Zu erledigende Aufgaben →
a. Nenne alle Titel von Videospielen, die im Text über Kriegsvideospiele weiter unten vorkommen.
b. Führe den Text über Kriegsvideospiele im Anschluss an seinen letzten Satz weiter.

Seitentext →

::::::::::

Wer Authentizität möchte, solle vor dem Start des Computers erst einmal zwanzig Kilometer marschieren und sich dabei mit scharfer Munition beschießen lassen. So lautete unlängst die Antwort eines britischen Afghanistan-Veteranen auf die Frage, ob es jemals ein Videospiel geben wird, das den Krieg realistisch darstellen kann.

Am Dienstag erschien das viel erwartete "Call of Duty: Black Ops". Kriegsspiele haben längst den Anspruch, die Komplexität des Chaos darzustellen. (Foto: AFP)

Er kam damit dem Satz nahe, den der Regisseur Sam Fuller einmal für das Kino formulierte: "Um dem Zuschauer zu zeigen, wie der Krieg wirklich ist, müsste man ein MG neben der Leinwand aufbauen und ein paar Salven ins Publikum feuern."

Versucht wird es freilich immer wieder. Mit dem Titel "Medal of Honor" wurde nun zum ersten Mal ein Ego-Shooter veröffentlicht, der mit dem Afghanistankrieg eine reales Vorbild in der Gegenwart hat. Und sich auch traut, diesen Konflikt beim Namen zu nennen.

Im vergangenen Jahr versuchte sich das Softwareunternehmen Konami mit dem Projekt "Six Days in Fallujah" an einem dokumentarischen Spiel über die schweren Gefechte 2004 in der irakischen Stadt. Nach empörten Protestnoten liegt die Entwicklung seitdem auf Eis.

::::::::::

Bereitgestellte Angaben →
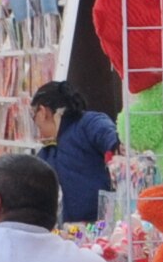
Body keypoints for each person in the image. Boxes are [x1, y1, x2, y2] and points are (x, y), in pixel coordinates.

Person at [31, 81, 122, 224]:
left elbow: (113, 140)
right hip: (69, 233)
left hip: (101, 228)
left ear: (42, 112)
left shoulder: (89, 123)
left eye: (33, 116)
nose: (36, 124)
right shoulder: (47, 151)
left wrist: (116, 148)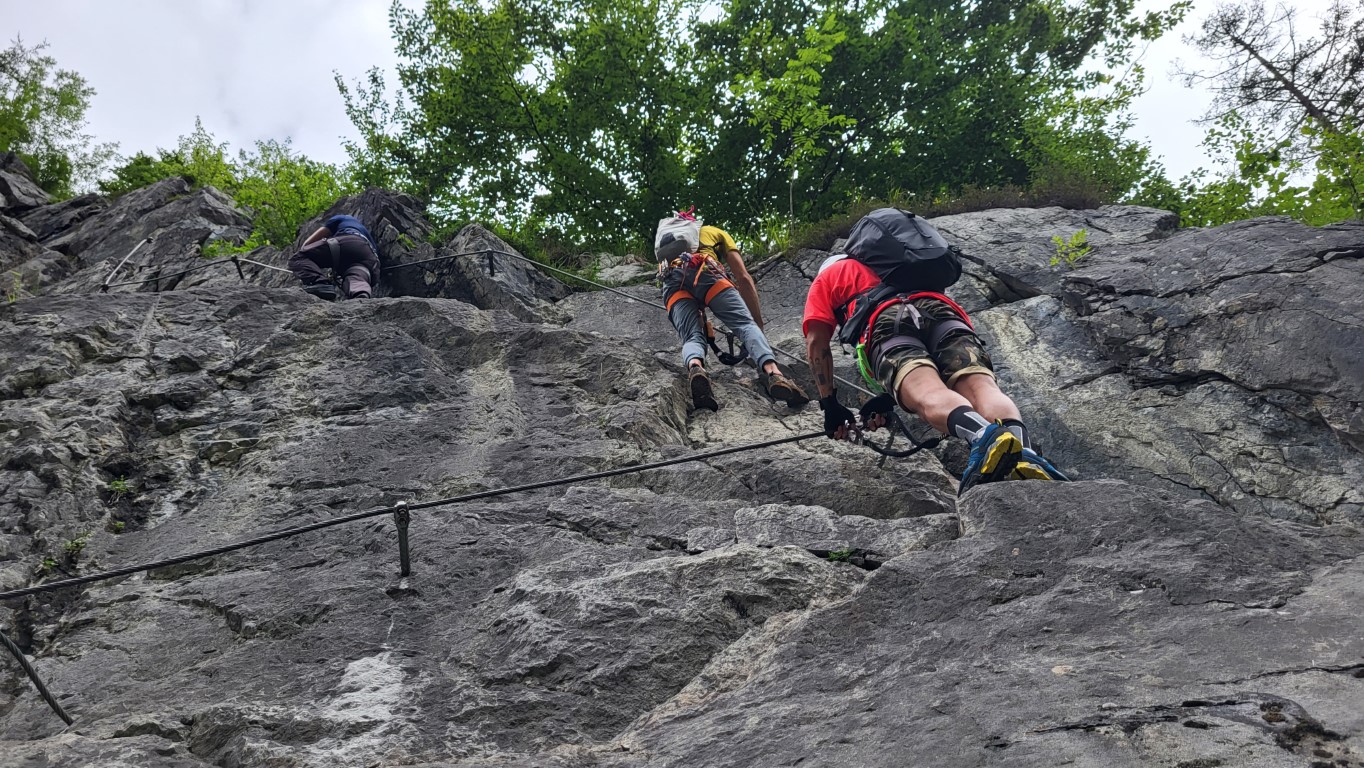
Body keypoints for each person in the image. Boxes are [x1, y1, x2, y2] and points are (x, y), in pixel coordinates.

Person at [802, 251, 1068, 495]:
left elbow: (817, 342)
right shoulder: (896, 259)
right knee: (981, 389)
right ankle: (1025, 453)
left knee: (928, 393)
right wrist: (887, 399)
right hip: (944, 313)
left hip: (887, 322)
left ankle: (983, 436)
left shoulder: (829, 276)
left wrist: (830, 404)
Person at [655, 209, 808, 411]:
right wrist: (757, 324)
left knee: (691, 336)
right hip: (707, 272)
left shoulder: (667, 246)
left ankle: (696, 368)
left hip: (672, 280)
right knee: (745, 325)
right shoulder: (715, 232)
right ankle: (774, 374)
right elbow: (743, 277)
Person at [289, 214, 381, 300]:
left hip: (349, 243)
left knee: (299, 258)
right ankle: (360, 294)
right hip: (371, 260)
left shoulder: (343, 218)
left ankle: (320, 283)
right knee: (355, 278)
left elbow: (307, 245)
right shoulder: (366, 233)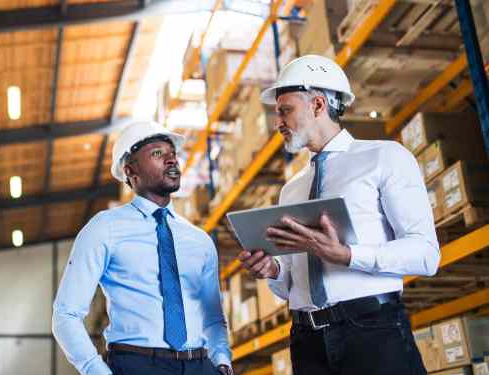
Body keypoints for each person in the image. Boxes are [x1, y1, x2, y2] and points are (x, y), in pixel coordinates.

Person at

::::::::::

Ergebnisse der Reihenfolge →
a. "Call of Duty: Black Ops", "Medal of Honor" und "Six Days in Fallujah"

b.
Zwar gab es bereits zuvor einige Titel wie "Call of Duty: Modern Warfare", die den Verweis auf die Kriege der Gegenwart bereits im Namen tragen. Anders als die Spiele, die sich dem Zweiten Weltkrieg widmen und mit der Akribie des Historikers die Wege einzelner amerikanischer Divisionen von El Alamein bis Aachen nachzeichnen, hatte man sich bei den Spieleentwicklern nie an die Gegenwart heran gewagt, die Spiele waren Simulationen unter Vorbehalt. Eventuell aus Respekt vor den eigenen Soldaten, wahrscheinlicher aber aus Angst, Kunden zu verprellen.

Klischee-Gotteskrieger

Und so wurden für die Terroristen in den Spielen Fantasienamen erdacht, genau wie für die Länder, in denen sie dann ihre Atombombe gezündet haben. Die Computergegner firmieren als nicht näher bezeichnete, nahöstliche "Milizen" oder neokommunistische Terroristen.

Immer ließen die Studios eine comichafte Überzeichnung der Geschichte zu. Wie zuletzt in dem Bestsellertitel "Modern Warfare 2", in dem ein Anschlag auf den Moskauer Flughafen zu einer russischen Invasion des amerikanischen Heartland führt, Nuklearexplosionen im Orbit über Washington und Scharmützel in Fastfood-Restaurants inbegriffen.

Die scheinbar unvermeidliche Killerspieldebatte rund um die Schädlichkeit von Ego-Shootern hatte man in den USA in den vergangenen Wochen und Monaten recht gut ausgeklammert. Viel wichtiger war dem Publikum die Option, die den Spielern im Multiplayer-Modus erlaubt, auch Talibanfiguren zu steuern - anstatt nur auf sie zu schießen.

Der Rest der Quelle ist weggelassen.